BasicDecoder和dynamic_decode

为了简单起见,从decode的入口dynamic_deocde函数开始分析:

 dynamic_decode(
   decoder,
   output_time_major=False,
   impute_finished=False,
   maximum_iterations=None,
   parallel_iterations=32,
   swap_memory=False,
   scope=None
   )
   decoder: BasicDecoder、BeamSearchDecoder或者自己定义的decoder类对象
   output_time_major: Python boolean值, 为False时,以batch_size为主outputs返回batch_size*time_step*...这种模式再计算的时候会添加额外的time; 为True时,outputs返回time_step*batch_size*...,这种模式计算速度会更快
   impute_finished:  Python boolean值,为True时会拷贝标记为finished的batch实体的状态并将输出置零,这会导致每个time step计算更慢,但是能确保最终状态和输出具有正确的值,使得程序运行更稳定,并忽略标记finished的time step
   maximum_iterations: 最大解码步数,一般训练设置为decoder_inputs_length,预测时设置一个想要的最大序列长度即可。程序会在产生<eos>或者到达最大步数处停止。

其实简单来讲dynamic_decode就是先执行decoder的初始化函数,对解码时刻的state等变量进行初始化,然后循环执行decoder的step函数进行多轮解码。简而言之,其函数主体就相当于一个for循环,程序主体部分是一个control_flow_ops.while_loop循环:

while_loop(cond, body, loop_vars, shape_invariants=None, parallel_iterations=10, back_prop=True, swap_memory=False, name=None)

其中cond是循环的条件,body是循环执行的主体, 这两个都是函数,具体实现如下。loop_vars是要用到的变量,condition()和body()的参数相同且都是loop_vars。但一般condition()函数中只用到个别参数用来判断循环是否结束,大部分参数都是body中才会用到。parallel_iterations是并行执行循环的个数。
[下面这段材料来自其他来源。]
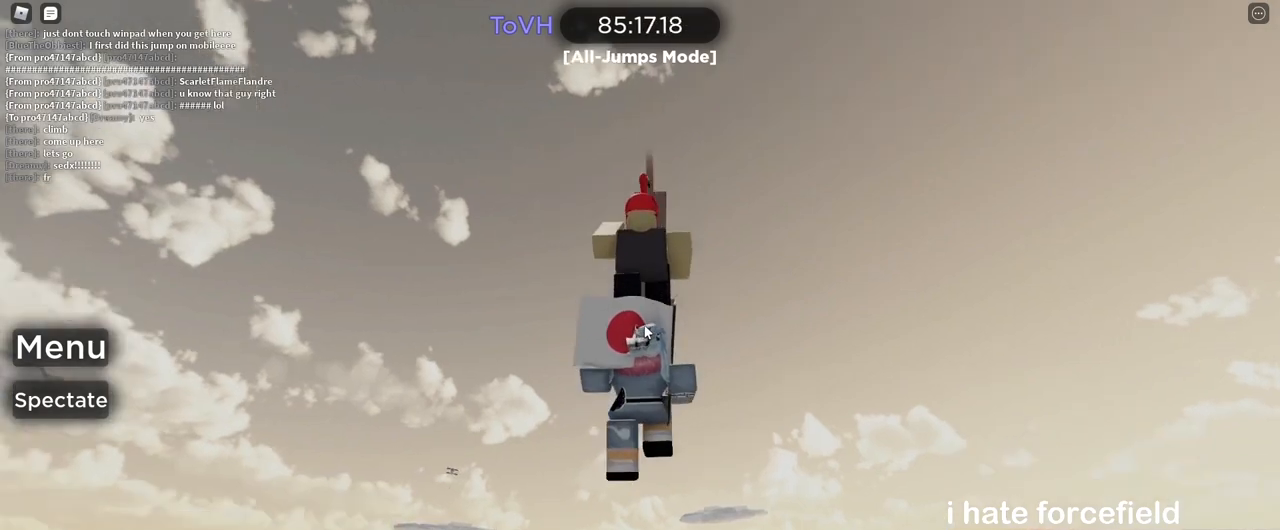
Gameplay with keyboard and mouse; each line is a JSON object with the keys and mouse buttons held at the frame after it. "events" lists presses ("down") and releases ("up") of "a", "ctrl", "d", "e", "q", "s", "shift", "space", "w", "mouse_left", "mouse_wheel", "mouse_right", "mouse_mb4" and "mouse_mb5" between this image and that frame as [ms after this image, input, new state], when the widget could be followed in between. "mouse_left", "mouse_wheel", "mouse_right", "mouse_mb4", "mouse_mb5" = the "left", "wheel", "right", "mb4", "mb5" buttons of the "mouse" list. No other keys are recorded. "wheel" means that the mouse wheel is clicked or scrolled. Mouse movement is not recorded.
{"keys": ["w"], "mouse": ["right"], "events": []}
condition()函数其实就是看finished是否全部为True,而body()函数也就是执行了decoder.step(time, inputs, state)这句代码之后一系列的赋值和判断。

# 循环条件
def condition(unused_time, unused_outputs_ta, unused_state, unused_inputs,
                finished, unused_sequence_lengths):
    return math_ops.logical_not(math_ops.reduce_all(finished))

# 循环执行的主体
def body(time, outputs_ta, state, inputs, finished, sequence_lengths):
    ## 1. 调用step函数得到下一时刻的输出、状态、并得到下一时刻输入(由helper得到)和是否完成变量decoder_finished
  	(next_outputs, decoder_state, next_inputs, decoder_finished) = decoder.step(time, inputs, state)
    ## 2. 根据decoder_finished和time是否已经大于maximum_iterations综合判断解码是否结束
  	next_finished = math_ops.logical_or(decoder_finished, finished)
  	if maximum_iterations is not None:
    	next_finished = math_ops.logical_or(
        	next_finished, time + 1 >= maximum_iterations)
  	next_sequence_lengths = array_ops.where(
      	math_ops.logical_and(math_ops.logical_not(finished), next_finished),
      	array_ops.fill(array_ops.shape(sequence_lengths), time + 1),
      	sequence_lengths)

  	nest.assert_same_structure(state, decoder_state)
  	nest.assert_same_structure(outputs_ta, next_outputs)
  	nest.assert_same_structure(inputs, next_inputs),
    ## 3. 如果设置了impute_finished为真,在程序结束时将next_outputs置为零,不让其进行反向传播。并对decoder_state进行拷贝得到下一时刻状态. 所以这里如果设置为true,会浪费一些时间,但是精度会更高
  	if impute_finished:
    	emit = nest.map_structure(lambda out, zero: array_ops.where(finished, zero, out), 			next_outputs, zero_outputs)
  	else:
    	emit = next_outputs

    # Copy through states past finish
    def _maybe_copy_state(new, cur):
      	# TensorArrays and scalar states get passed through.
      	if isinstance(cur, tensor_array_ops.TensorArray):
        	pass_through = True
      	else:
        	new.set_shape(cur.shape)
        	pass_through = (new.shape.ndims == 0)
      	return new if pass_through else array_ops.where(finished, cur, new)
	## 4. 判断输入是否完成
    if impute_finished:
      	next_state = nest.map_structure(_maybe_copy_state, decoder_state, state)
    else:
      	next_state = decoder_state
    ## 5. 返回结果outputs_ta
    outputs_ta = nest.map_structure(lambda ta, out: ta.write(time, out), outputs_ta, emit)
    return (time + 1, outputs_ta, next_state, next_inputs, next_finished, next_sequence_lengths)
# 调用上面定义的cond和body进行循环解码
res = control_flow_ops.while_loop(condition, body,
      loop_vars=[initial_time, initial_outputs_ta, initial_state, initial_inputs, initial_finished, initial_sequence_lengths, ],
      parallel_iterations=parallel_iterations, swap_memory=swap_memory)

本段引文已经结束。